As part of the city’s education and outreach strategy, ECO makes owners of non-residential properties and multifamily buildings located within Milwaukee aware of the energy and water savings opportunities available from the PACE program. The city communicates the program’s latest successes and stories through communication channels, such as the Milwaukee-Wisconsin Journal Sentinel and Milwaukee Business Journal. Milwaukee has conducted outreach events in partnership with its Better Buildings Challenge partners, including the Downtown Business Improvement District, BOMA Wisconsin, and US Green Building Council-Wisconsin. The Milwaukee Better Buildings Challenge is designed to get building owners into the program. Here users can access information on how the program works, eligibility requirements, lien holder consent form, submit a full application, download a program manual, or find contact information.
Owners accessing Milwaukee’s PACE financing agree to enroll their building in the Milwaukee Better Buildings Challenge and to track and share the building’s energy data through EPA’s Portfolio Manager. Me2provides step-by-step guidance on how to share buildings’ Portfolio Manager information. Buildings are included in the portfolio that Milwaukee shares with DOE’s Better Buildings Challenge annually. DOE works with Milwaukee to analyze the data to measure the performance of municipal buildings, private buildings, and the combined portfolio each year.

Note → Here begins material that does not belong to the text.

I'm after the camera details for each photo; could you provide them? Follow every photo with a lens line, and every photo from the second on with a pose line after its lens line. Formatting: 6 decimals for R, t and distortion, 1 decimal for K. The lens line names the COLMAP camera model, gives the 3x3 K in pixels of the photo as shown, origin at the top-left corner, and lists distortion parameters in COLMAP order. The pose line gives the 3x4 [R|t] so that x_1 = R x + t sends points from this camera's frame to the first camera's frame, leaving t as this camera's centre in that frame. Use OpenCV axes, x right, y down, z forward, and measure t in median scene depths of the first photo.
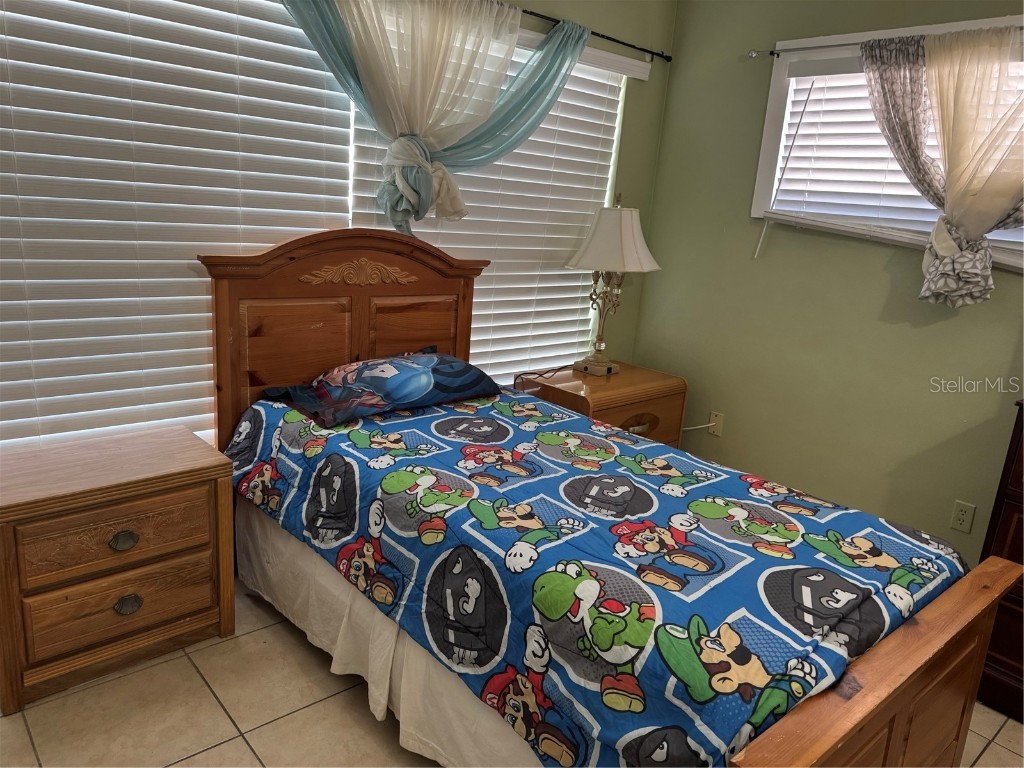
lens RADIAL K [[728.2, 0, 471.7], [0, 728.2, 346.0], [0, 0, 1]] dist [0.048856, -0.069002]
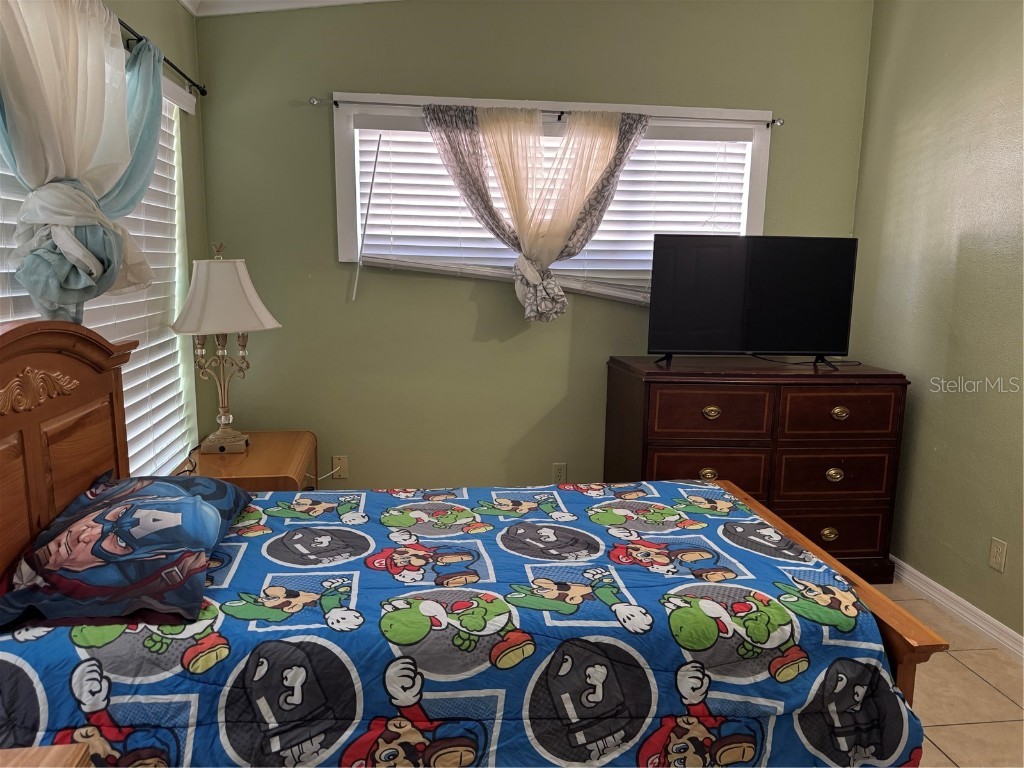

Milwaukee has a goal of closing five large PACE projects that save an average of 20% or more worth a combined $2-3 million annually. To measure their success, ECO will track the number of projects closed, dollar amount of projects, and energy savings of participating buildings as reported in Portfolio Manager. The program is also tracking jobs created as a result of PACE projects with information reporter through a program called LCP Tracker, where participating contractors need to complete a Set Up form.
Milwaukee closed its first PACE deal in September 2014 to retrofit the University Club of Milwaukee. The building owner financed over $660,000 worth of energy efficiency improvements including HVAC repairs, interior LED lighting installations, window upgrades, and steam trap repairs. The project is expected to reduce energy use by roughly 30% and result in annual operating savings of $60,000. Other key projects include the Mackie Building and Weston Hotel.